Three models run as a pipeline, loaded on first run and cached thereafter:

| Model | Role | Runs on |
|-------|------|---------|
| [Granite 4.0 1B Speech (8-bit, MLX)](https://huggingface.co/mlx-community/granite-4.0-1b-speech-8bit) | Transcription and translation | Apple GPU (MLX) |
| [Silero VAD](https://github.com/snakers4/silero-vad) | Splits audio into speech segments | CPU |
| [Granite Guardian HAP 125m](https://huggingface.co/ibm-granite/granite-guardian-hap-125m) | English toxicity detection | CPU |

Audio is loaded and resampled to 16 kHz mono, optionally segmented with VAD, then transcribed and translated segment-by-segment on the GPU. English output (English-source transcription or translation into English) is scored for toxicity. Transcribe plus a single translation runs as one chain-of-thought inference per segment rather than two passes.

## Requirements

- Apple Silicon Mac (M1/M2/M3/M4)
- Python 3.12+
- [uv](https://docs.astral.sh/uv/) — Python package manager (`curl -LsSf https://astral.sh/uv/install.sh | sh`)
- [FFmpeg](https://ffmpeg.org/) — `brew install ffmpeg` (required: `torchcodec` loads FFmpeg's shared libraries at import time, so the app won't start without it)

## Setup

```bash
brew install ffmpeg # required at runtime by torchcodec
uv sync
uv run streamlit run streamlit_app.py
```

> First run downloads the Granite Speech model (~2.9 GB) plus the VAD and guardian models, then caches them; inference runs on the Apple Silicon GPU.

## Usage

> New here? Try it with the bundled sample clip: `tests/data/audio/sample_10s.wav`.

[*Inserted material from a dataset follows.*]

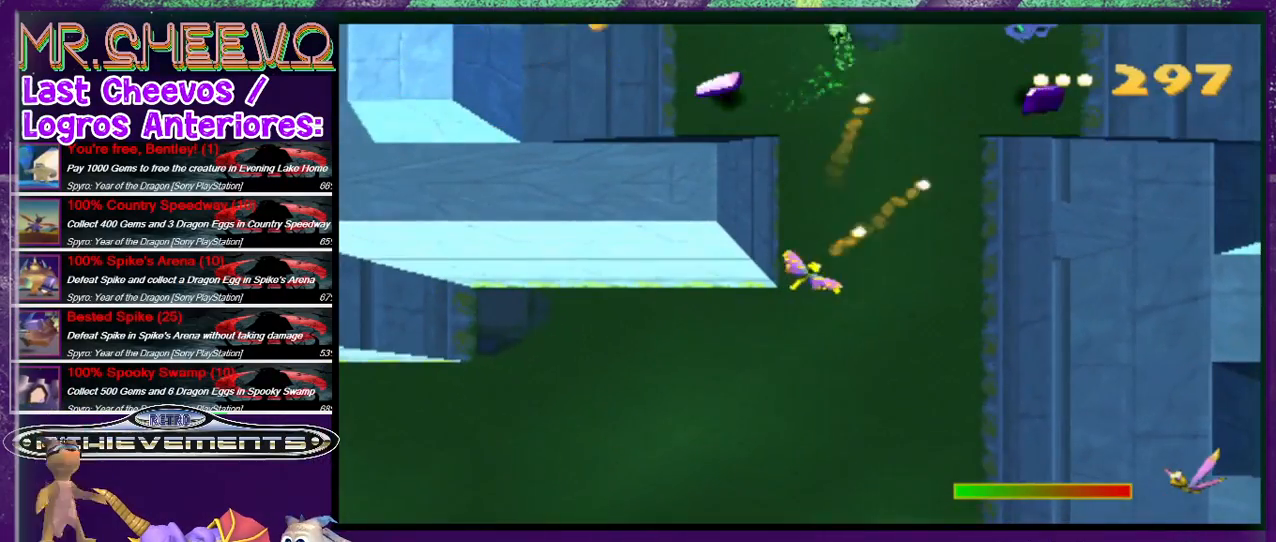
{"buttons": ["CIRCLE"], "events": [[133, "DPAD_UP", "down"], [167, "DPAD_LEFT", "down"], [400, "DPAD_LEFT", "up"], [467, "DPAD_UP", "up"]]}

1. Upload an audio or video file, or record from your microphone
2. Pick the source language of your audio
3. Pick tasks (transcribe, translate to a language)
4. Optionally toggle **VAD segmentation** (on by default)
5. Optionally add **Keywords** (proper nouns, acronyms, jargon)
6. Optionally toggle **Toxicity check** (on by default)
7. Click **Transcribe** to process all selected tasks
8. View side-by-side results and download as text

## Notes

- **Apple Silicon only** — inference uses MLX; there's no CUDA or CPU-only fallback.
- **Translation pivots through English** — English ↔ X only; no direct X → Y (e.g. French → German).
- **Toxicity detection is English-only** (Granite Guardian HAP).
- **Upload limit 500 MB**; with VAD off, clips are capped at 5 minutes (the model's context window).

## Development

```bash
uv run ruff check . # lint
uv run ruff format . # format
uv run ty check # type-check
uv run pytest # run tests
```

## Resources

- [Granite 4.0 1B Speech (8-bit, MLX)](https://huggingface.co/mlx-community/granite-4.0-1b-speech-8bit) — model card
- [Granite Speech collection](https://huggingface.co/collections/ibm-granite/granite-speech)
- [Technical report](https://arxiv.org/abs/2505.08699)

## Acknowledgements

- [IBM Granite](https://huggingface.co/ibm-granite) — Speech and Guardian models
- [Silero VAD](https://github.com/snakers4/silero-vad) — voice activity detection
- [Apple MLX](https://github.com/ml-explore/mlx) and [mlx-audio](https://github.com/Blaizzy/mlx-audio) — on-device inference
- [Streamlit](https://streamlit.io/) — web UI

## License

Licensed under the [Apache License 2.0](LICENSE). See [NOTICE](NOTICE) for third-party attributions.